When Luke says the married are like the angels in heaven, it is important to stress what this means. The elect are like the angels in heaven, not because they leave their bodies behind, but because there will not be marriages celebrated in heaven. Nothing makes me more upset when I hear well-meaning (but poorly catechized) Christians assure someone that their deceased loved one is “now an angel.” No! Angels are spiritual substances who were created without bodies, and who never will have bodies; we humans are incomplete without our bodies, and will one day enjoy glorified and resurrected bodies. Angels cannot become human, humans do not become angels. The point here is that, if lived rightly, marriage fulfills its purpose by one’s getting one’s spouse to heaven. For Christ must be the first and the form of all our loves, the union by which all the cares and affections in our lives are brought together.

Toward the end of his classic, The Great Divorce, C. S. Lewis depicts a young, grieving mother named “Pam” who is claiming that the love she has for her son, who died at an unfortunately early age, is what should grant her heaven. The angel of God points out that the lavish attention she showed her son, Michael, was never, in fact, true love, but her own possessiveness: “You’re treating God as only a means to Michael. But the whole thickening treatment consists in learning to want God for his own sake.” “You wouldn’t talk like that if you were a mother.” “You mean if I were only a mother. But there is no such thing as being only a mother. You exist as Michael’s mother only because you first exist as God’s creature. That relation is older and closer.”

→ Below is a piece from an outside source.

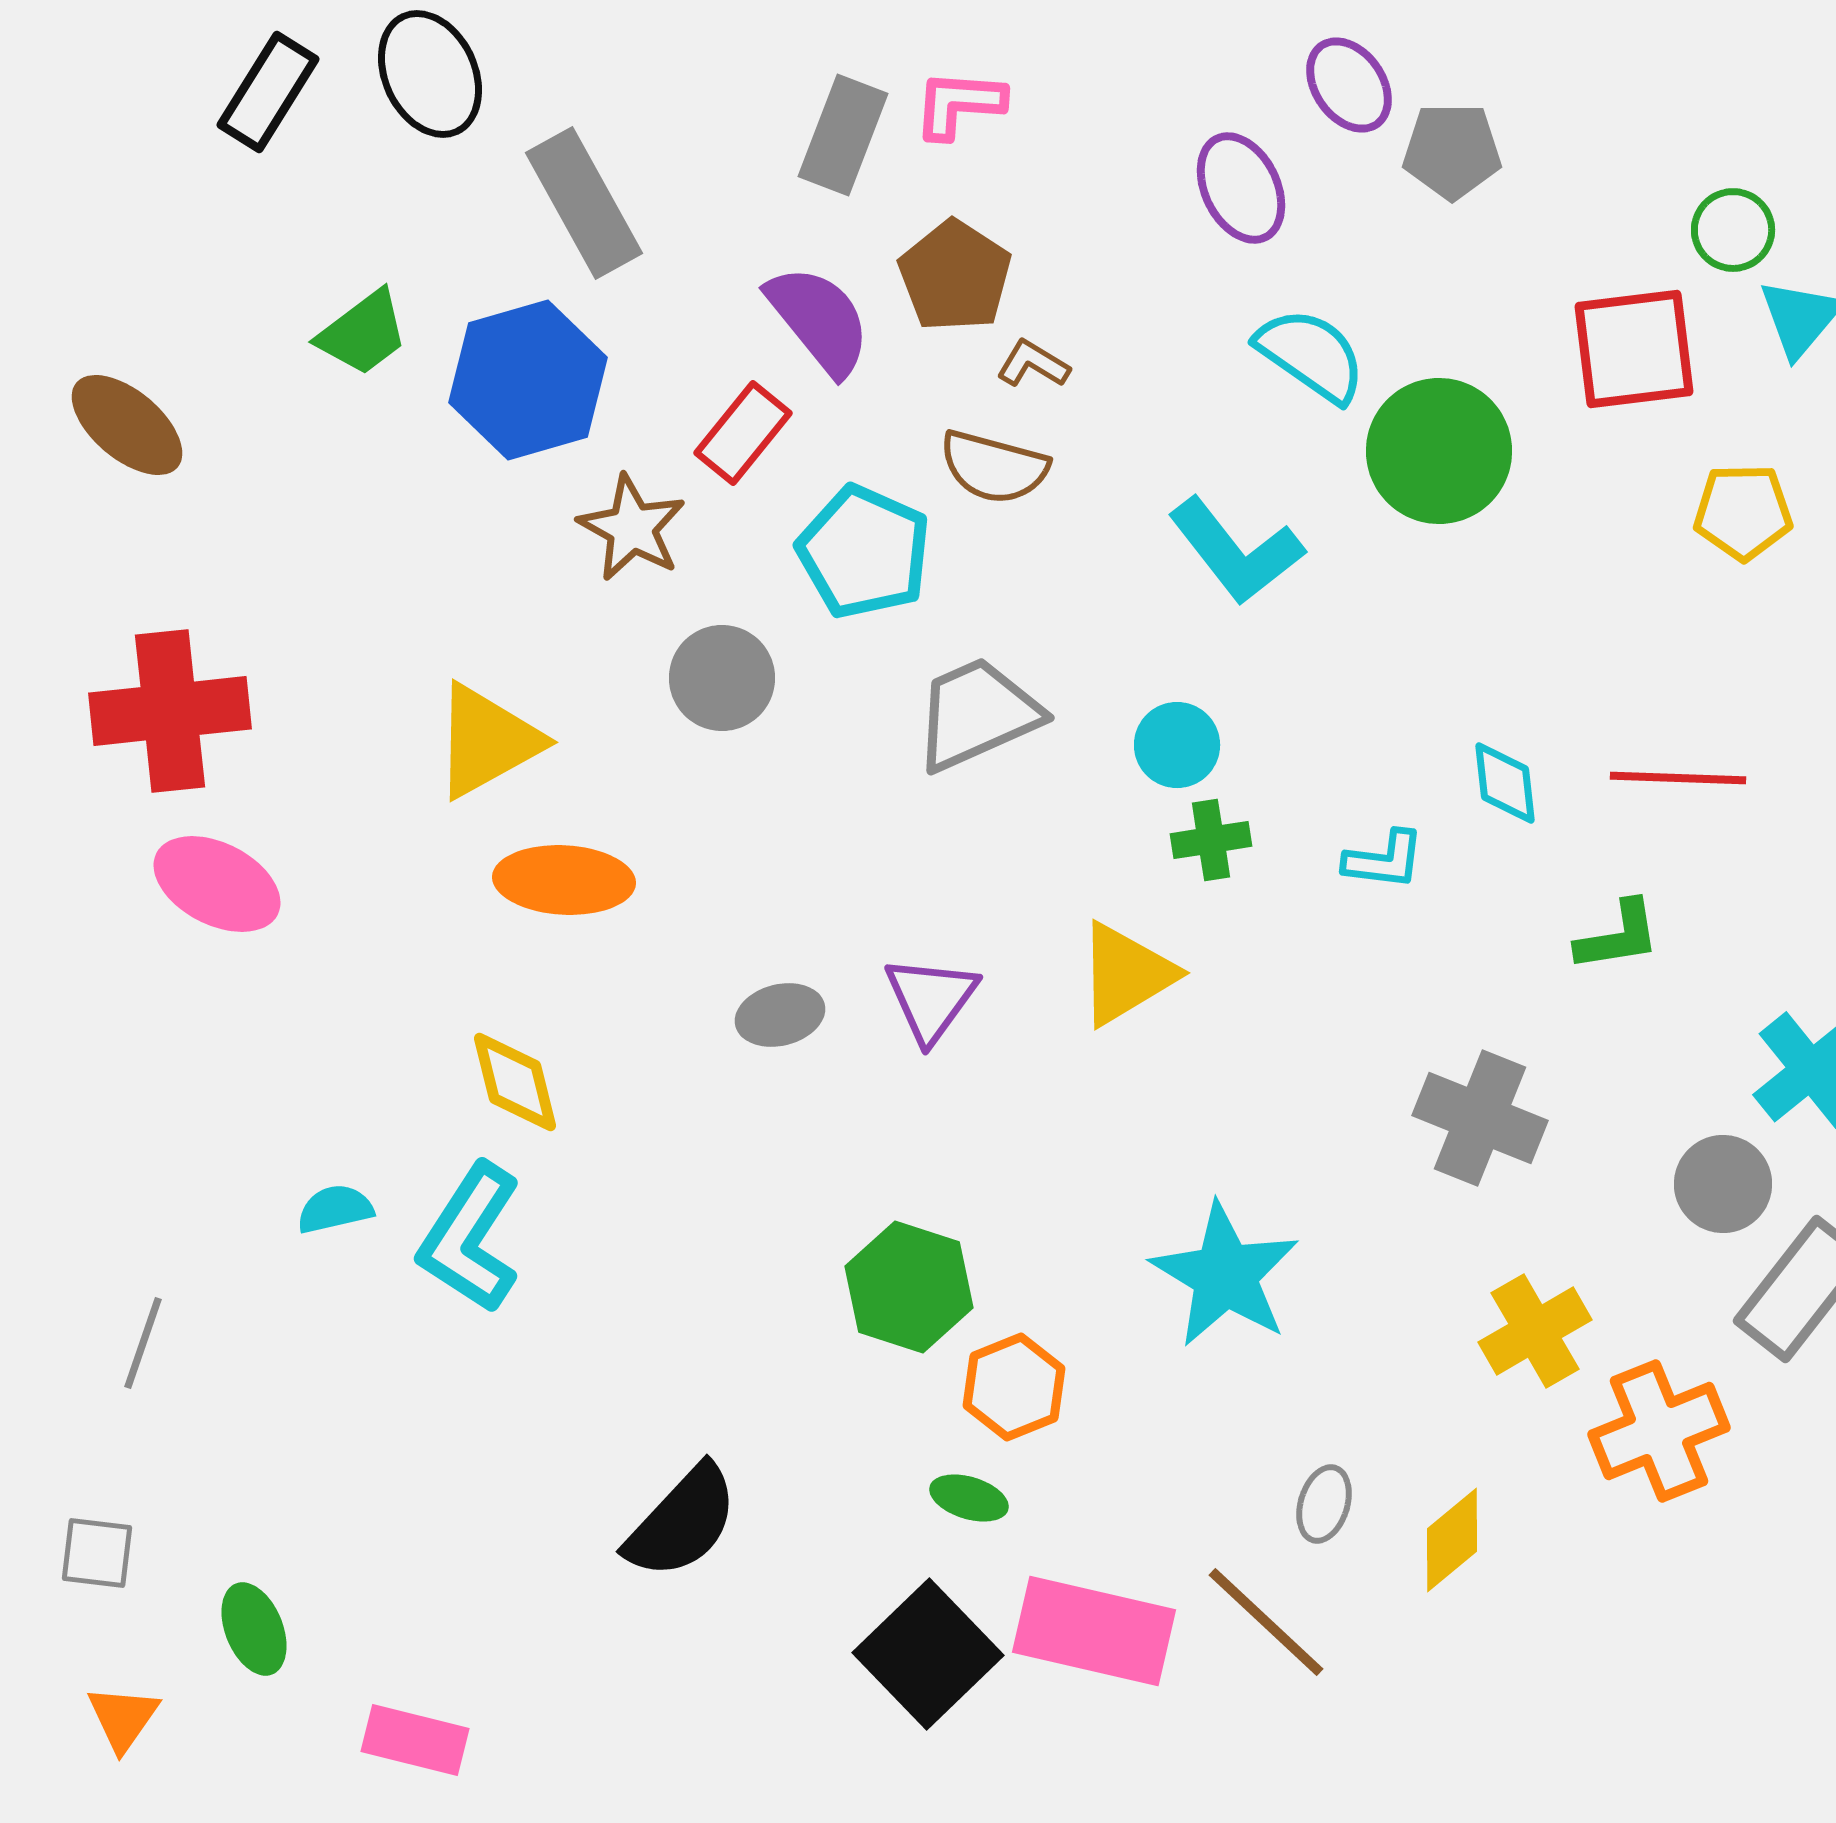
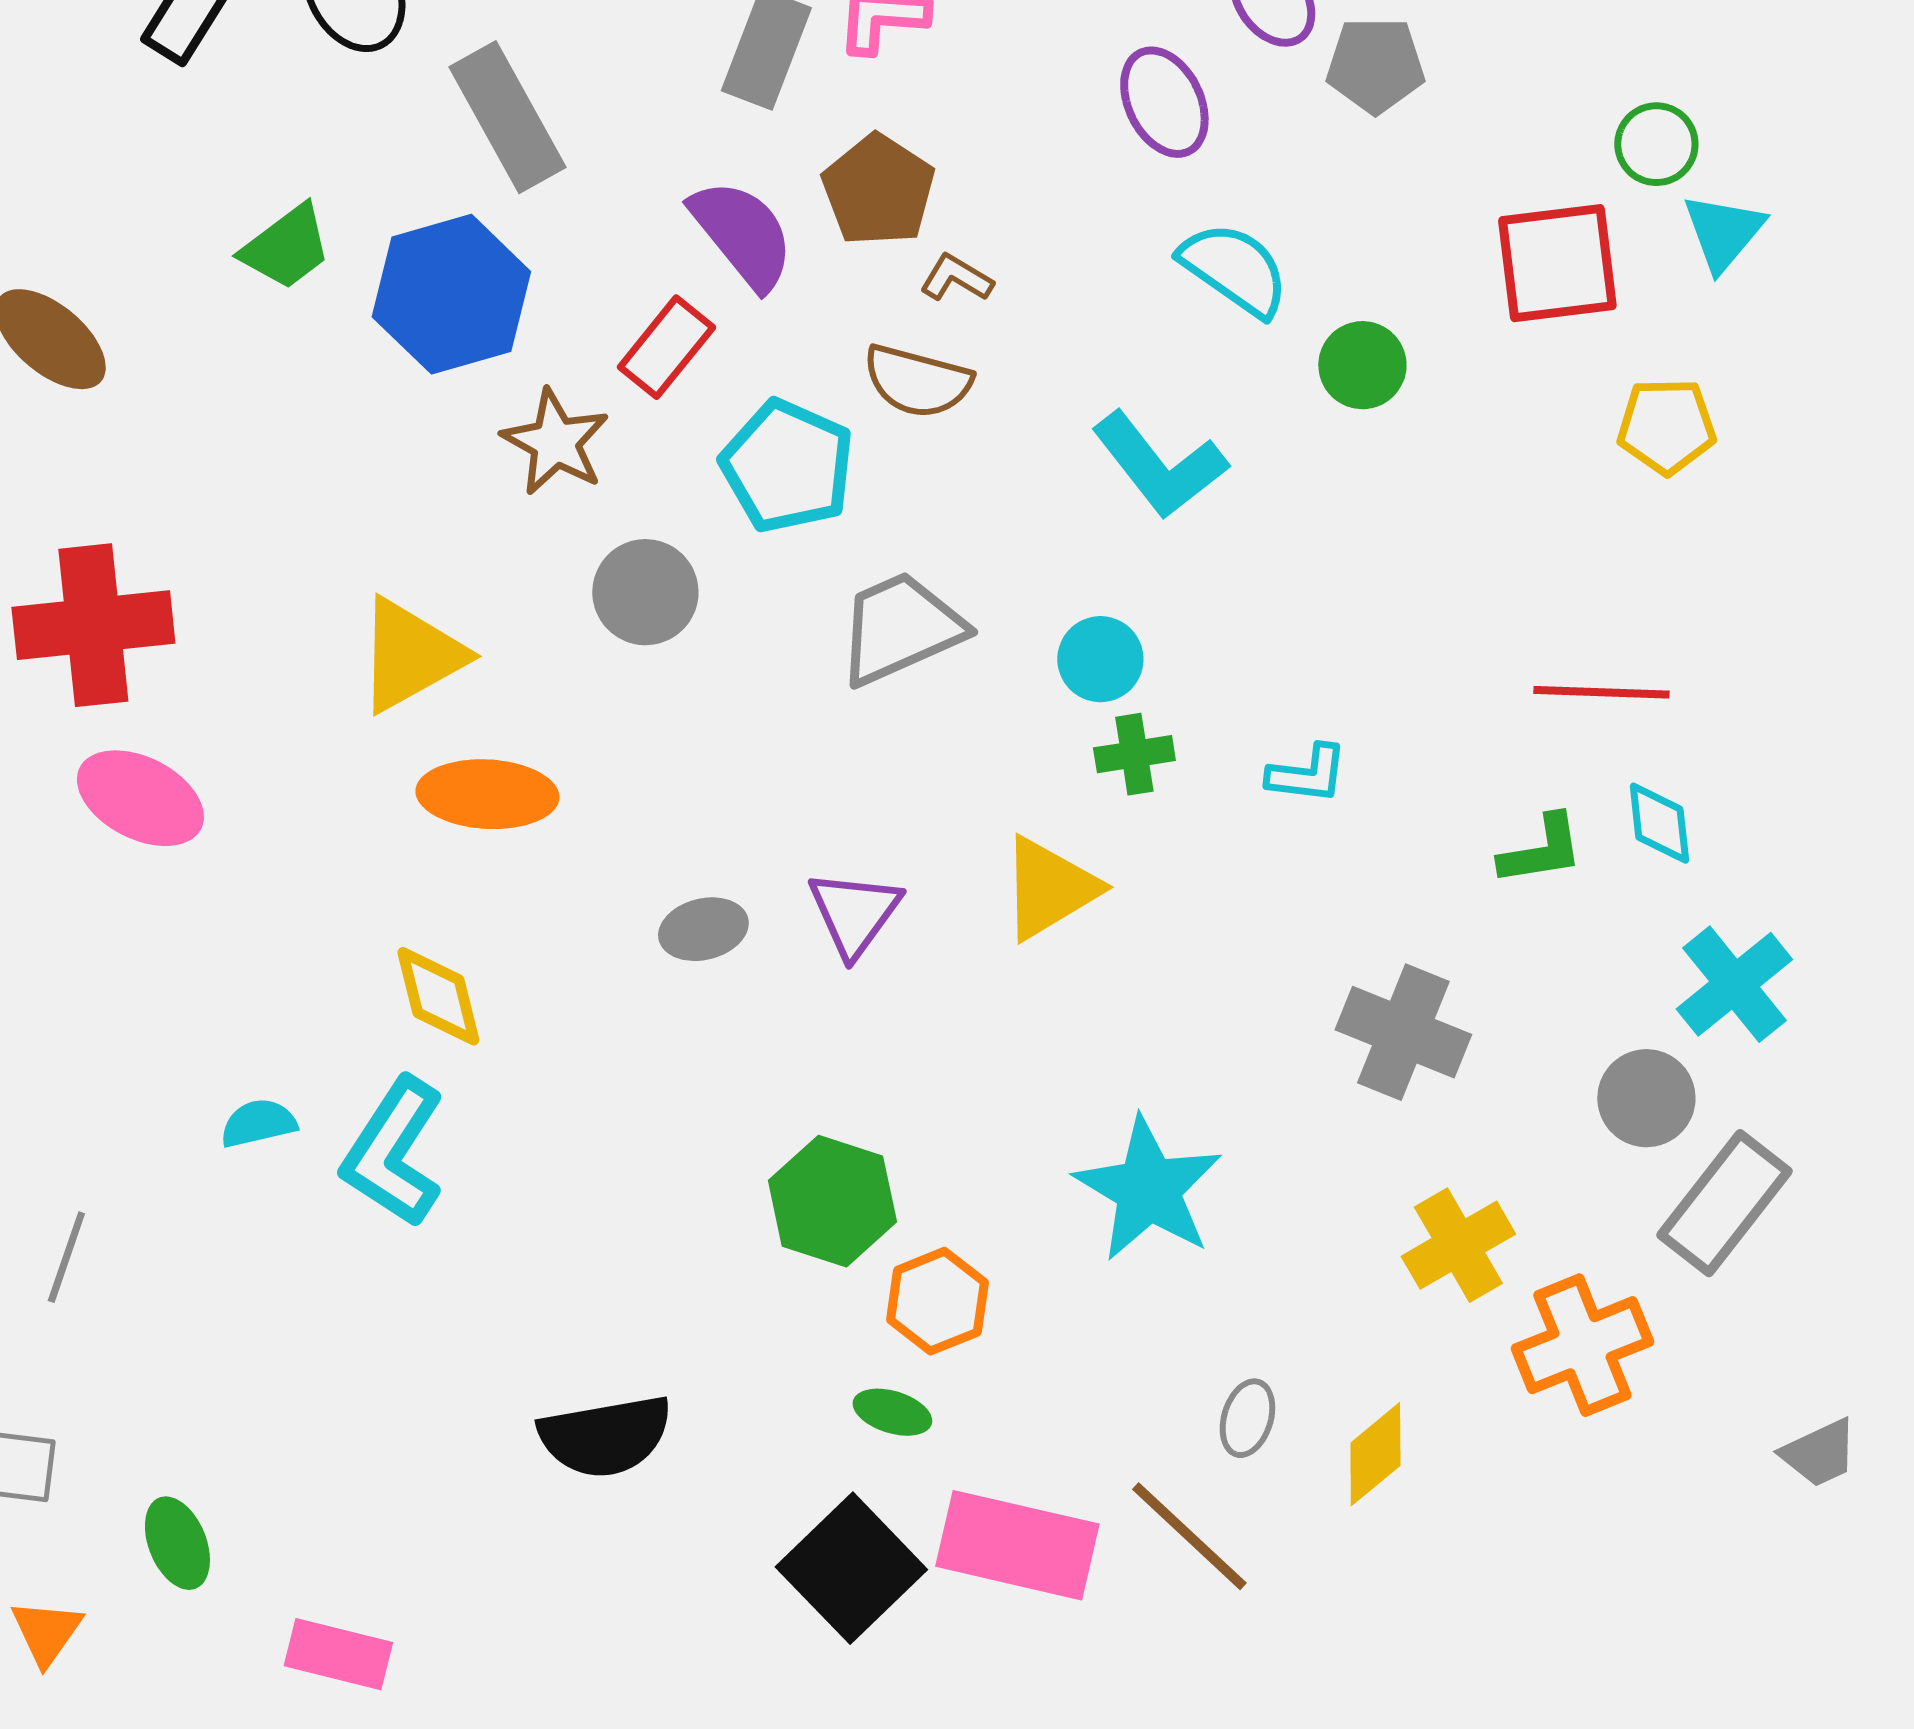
green circle: (1439, 451) -> (1362, 365), size x0.6
cyan diamond: (1505, 783) -> (1659, 823), moved
black semicircle: (682, 1522) -> (605, 1436), turned 37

Today’s homily, then, can focus on how we Christians are currently landlocked, but are given the grace to live as if we were already in heaven. Heaven is not a place, but that relationship with Jesus Christ which transforms our every thought, word, and action here on earth. Christ does not want to take away our families, and our deepest desires, but to become the “glue” that holds them all together. As long as our hearts remain divided between creator and creatures, we will never be happy. Once we surrender all of our seemingly “human” loves, and plunge them into the Heart of Christ, thus allowing him to become the love that unites us to even the most natural of our affections, our world becomes consecrated. For this reason Jesus asks us today to put him first in order that we may love ourselves and others, not only rightly, but eternally.